Collected data:
━━━━━━━━━━━━━━━━

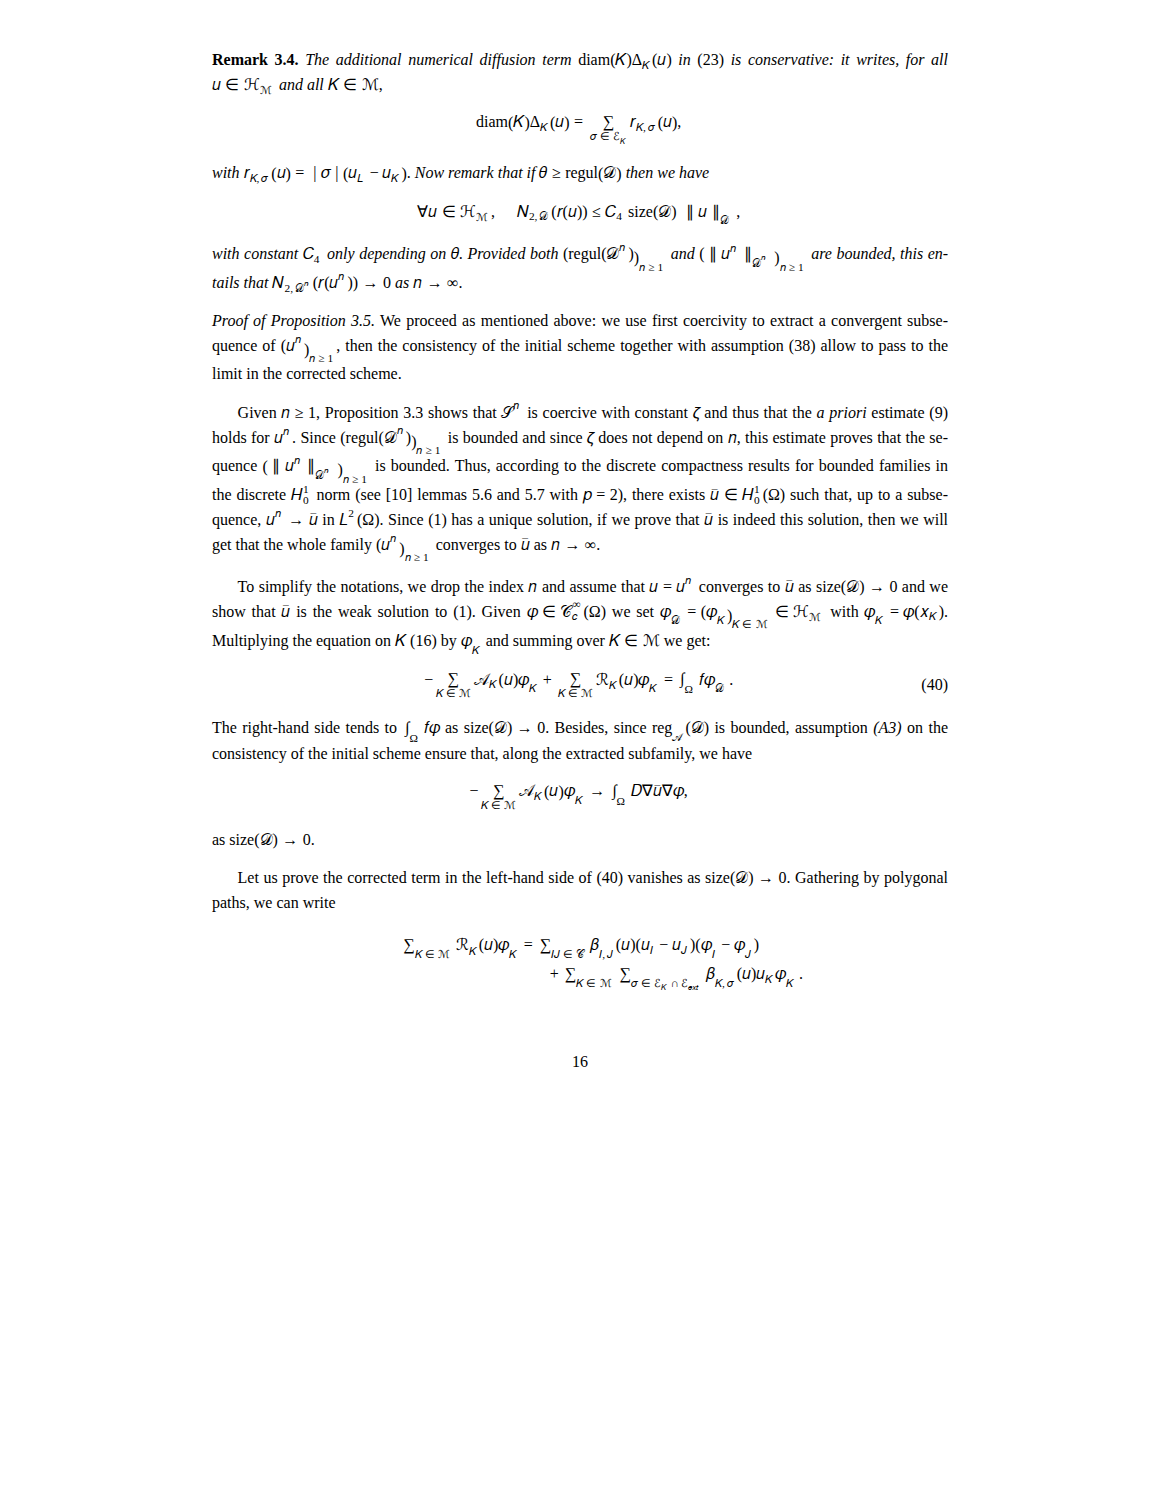Remark 3.4. The additional numerical diffusion term diam(K)ΔK(u) in (23) is conservative: it writes, for all u∈ℋℳ and all K∈ℳ,
diam(K)ΔK(u) = ∑ σ∈ℰK rK,σ(u),
with rK,σ(u)=|σ|(uL−uK). Now remark that if θ≥regul(𝒟) then we have
∀u∈ℋℳ, N2,𝒟(r(u)) ≤ C4size(𝒟) ∥u∥𝒟,
with constant C4 only depending on θ. Provided both (regul(𝒟n))n≥1 and (∥un∥𝒟n)n≥1 are bounded, this entails that N2,𝒟n(r(un))→0 as n→∞.
Proof of Proposition 3.5. We proceed as mentioned above: we use first coercivity to extract a convergent subsequence of (un)n≥1, then the consistency of the initial scheme together with assumption (38) allow to pass to the limit in the corrected scheme.
Given n≥1, Proposition 3.3 shows that 𝒮n is coercive with constant ζ and thus that the a priori estimate (9) holds for un. Since (regul(𝒟n))n≥1 is bounded and since ζ does not depend on n, this estimate proves that the sequence (∥un∥𝒟n)n≥1 is bounded. Thus, according to the discrete compactness results for bounded families in the discrete H01 norm (see [10] lemmas 5.6 and 5.7 with p=2), there exists u¯∈H01(Ω) such that, up to a subsequence, un→u¯ in L2(Ω). Since (1) has a unique solution, if we prove that u¯ is indeed this solution, then we will get that the whole family (un)n≥1 converges to u¯ as n→∞.
To simplify the notations, we drop the index n and assume that u=un converges to u¯ as size(𝒟)→0 and we show that u¯ is the weak solution to (1). Given φ∈𝒞c∞(Ω) we set φ𝒟=(φK)K∈ℳ∈ℋℳ with φK=φ(xK). Multiplying the equation on K (16) by φK and summing over K∈ℳ we get:
− ∑ K∈ℳ 𝒜K(u)φK + ∑ K∈ℳ ℛK(u)φK = ∫Ω fφ𝒟. (40)
The right-hand side tends to ∫Ωfφ as size(𝒟)→0. Besides, since reg𝒜(𝒟) is bounded, assumption (A3) on the consistency of the initial scheme ensure that, along the extracted subfamily, we have
− ∑ K∈ℳ 𝒜K(u)φK → ∫Ω D∇u¯∇φ,
as size(𝒟)→0.
Let us prove the corrected term in the left-hand side of (40) vanishes as size(𝒟)→0. Gathering by polygonal paths, we can write
∑ K∈ℳ ℛK(u)φK = ∑ IJ∈𝒞 βI,J(u) (uI−uJ) (φI−φJ) + ∑ K∈ℳ ∑ σ∈ℰK∩ℰext βK,σ(u) uKφK.
16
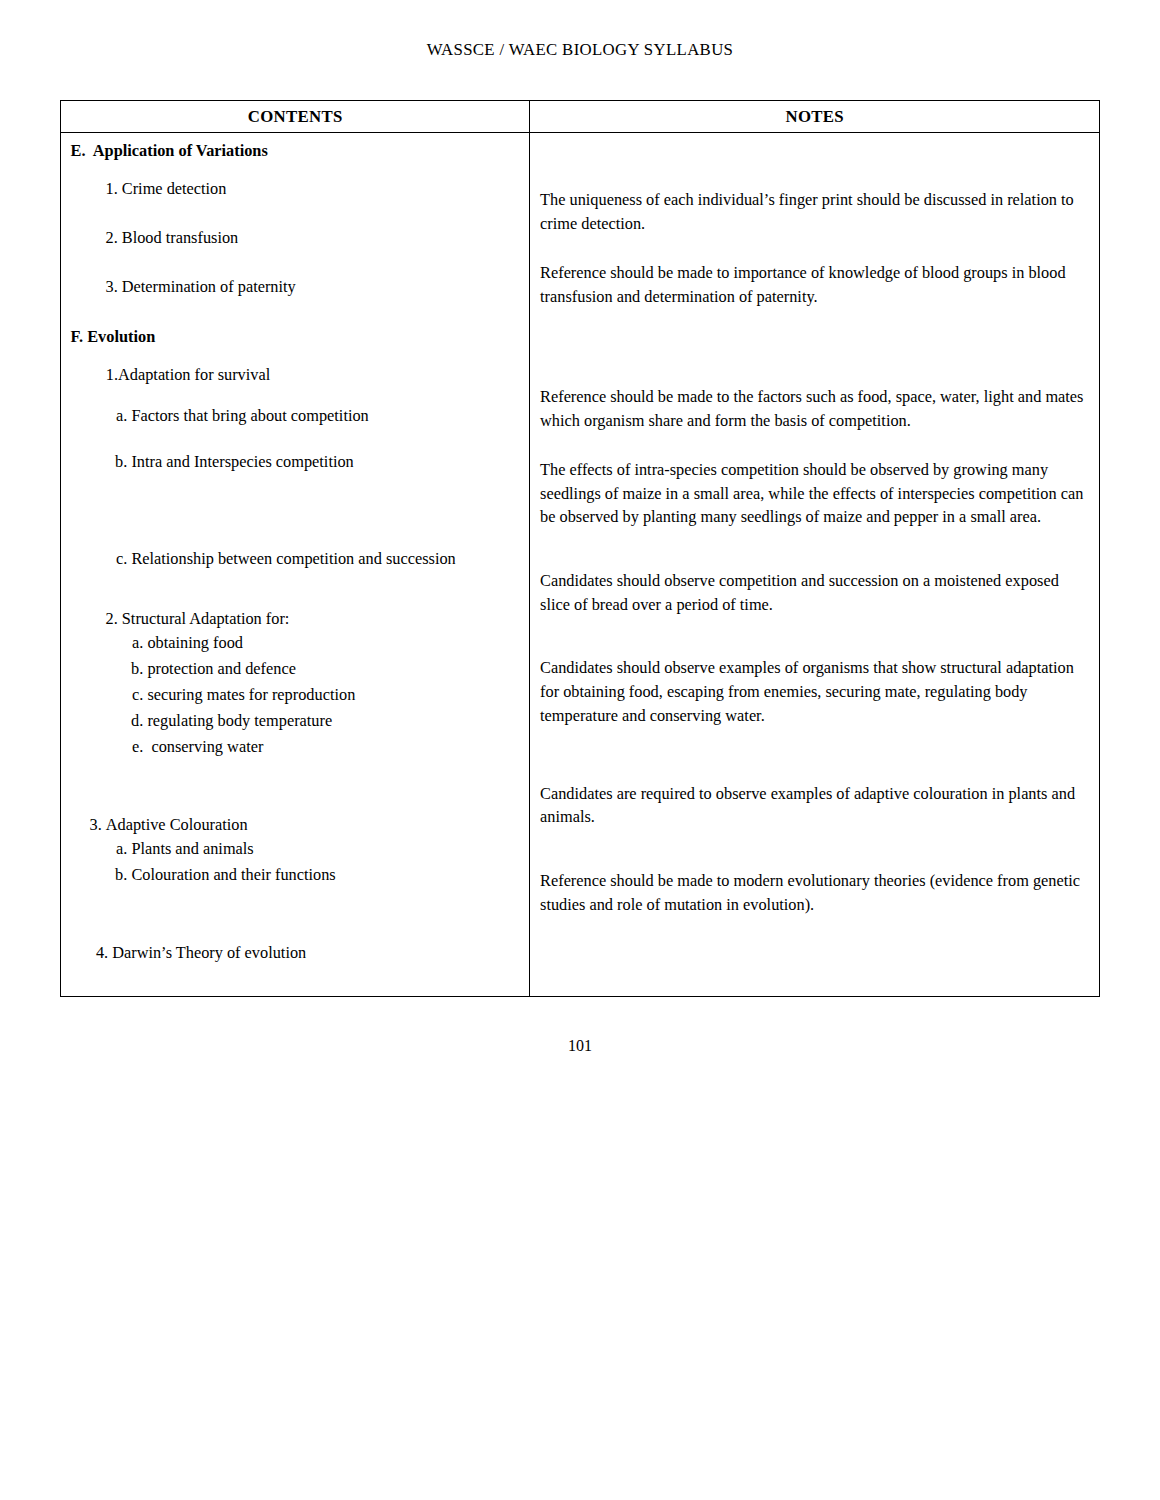WASSCE / WAEC BIOLOGY SYLLABUS
| CONTENTS | NOTES |
| --- | --- |
| E . Application of Variations Crime detection Blood transfusion Determination of paternity F. Evolution 1.Adaptation for survival Factors that bring about competition Intra and Interspecies competition Relationship between competition and succession Structural Adaptation for: obtaining food protection and defence securing mates for reproduction regulating body temperature conserving water Adaptive Colouration Plants and animals Colouration and their functions Darwin’s Theory of evolution | The uniqueness of each individual’s finger print should be discussed in relation to crime detection. Reference should be made to importance of knowledge of blood groups in blood transfusion and determination of paternity. Reference should be made to the factors such as food, space, water, light and mates which organism share and form the basis of competition. The effects of intra-species competition should be observed by growing many seedlings of maize in a small area, while the effects of interspecies competition can be observed by planting many seedlings of maize and pepper in a small area. Candidates should observe competition and succession on a moistened exposed slice of bread over a period of time. Candidates should observe examples of organisms that show structural adaptation for obtaining food, escaping from enemies, securing mate, regulating body temperature and conserving water. Candidates are required to observe examples of adaptive colouration in plants and animals. Reference should be made to modern evolutionary theories (evidence from genetic studies and role of mutation in evolution). |
101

━━━━━━━━━━━━━━━━

Task> Go through the records above and count the lines with the word "constant" in them. Answer with the number only.

Written answer> 2